Segment sales increased 36% year-on-year to $242.9 million (€210 million) during the three months to end of September, said Orion in a 5 Nov statement.
The increase was achieved as a result of passing through higher feedstock costs and despite a 3% decline in volumes to 173 kilotonnes.
Lower volumes, Orion said, principally reflected lower demand in Europe, Middle East and Africa (EMEA), and particularly Korea.
Adjusted earnings (EBITDA) of the segment declined 4.0%, to $27.4 million, due to lower volumes and higher fixed costs.
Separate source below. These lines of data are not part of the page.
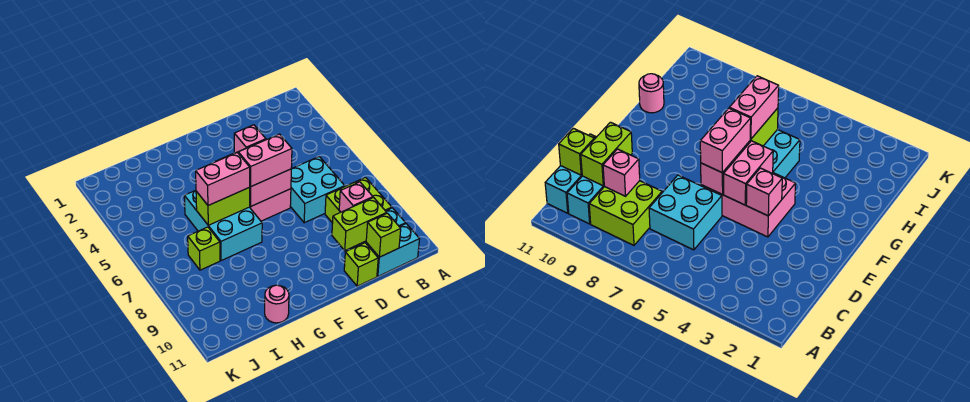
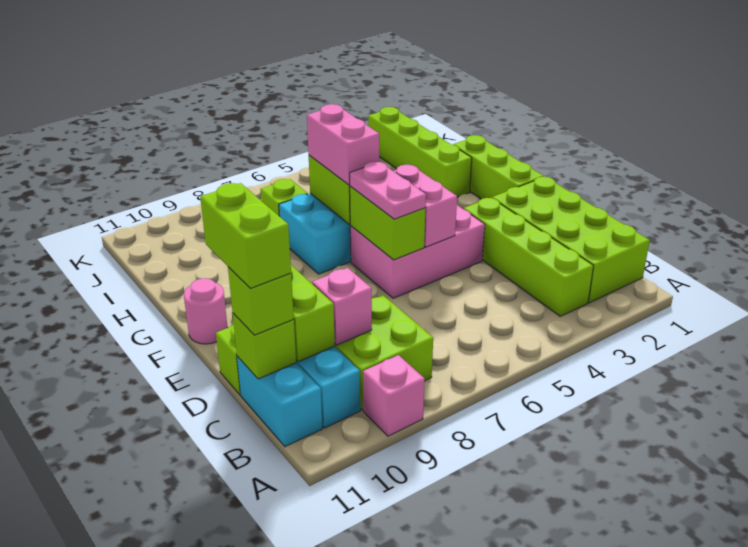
none -> lime 2x4 brick [492,177,650,303]
none -> lime 1x4 brick [464,198,593,316]
cyan 2x2 brick [290,157,345,223] -> none
none -> lime 1x1 brick [228,267,294,335]
none -> lime 1x2 brick [200,183,291,288]
pink 1x1 brick [234,125,266,153] -> pink 1x1 brick moved to [363,355,425,436]
pink 1x2 brick [250,169,291,207] -> lime 1x2 brick [350,186,425,260]
pink 1x2 brick [238,134,292,187] -> pink 1x2 plate [350,162,426,219]
none -> lime 1x3 brick [453,135,544,199]
none -> lime 1x4 brick [368,107,472,197]
pink 1x1 round brick [265,285,289,323] -> pink 1x1 round brick moved to [184,278,228,344]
Adjusted earnings margin decreased 470 basis points to 11.3%, year over year.
“With year-to-date rubber volumes at 90% of 2019 levels, we continue to expect 2022 market conditions to be very favourable for our rubber carbon black business,” said CEO Corning Painter, during a 5 Nov conference call.
The official remained optimistic about the 2022 demand despite the ongoing semiconductor and other supply chain disruptions.
“We expect driving an automobile to remain the preferred mode of transportation for individuals and families and commercial traffic to remain robust,” he said.
These factors will likely result in higher miles driven, increasing demand for replacement tires, which make up approximately 60% of Orion’s rubber carbon black volume.
“Our positive 2022 outlook is also influenced by the projected tightening of the global supply demand dynamics as measured by global utilisation rates,” he went on to say.
According to Painter, Orion has completed 2022 rubber carbon black negotiations with approximately two-thirds of EMEA and Americas volume currently under contract “at market-driven pricing.”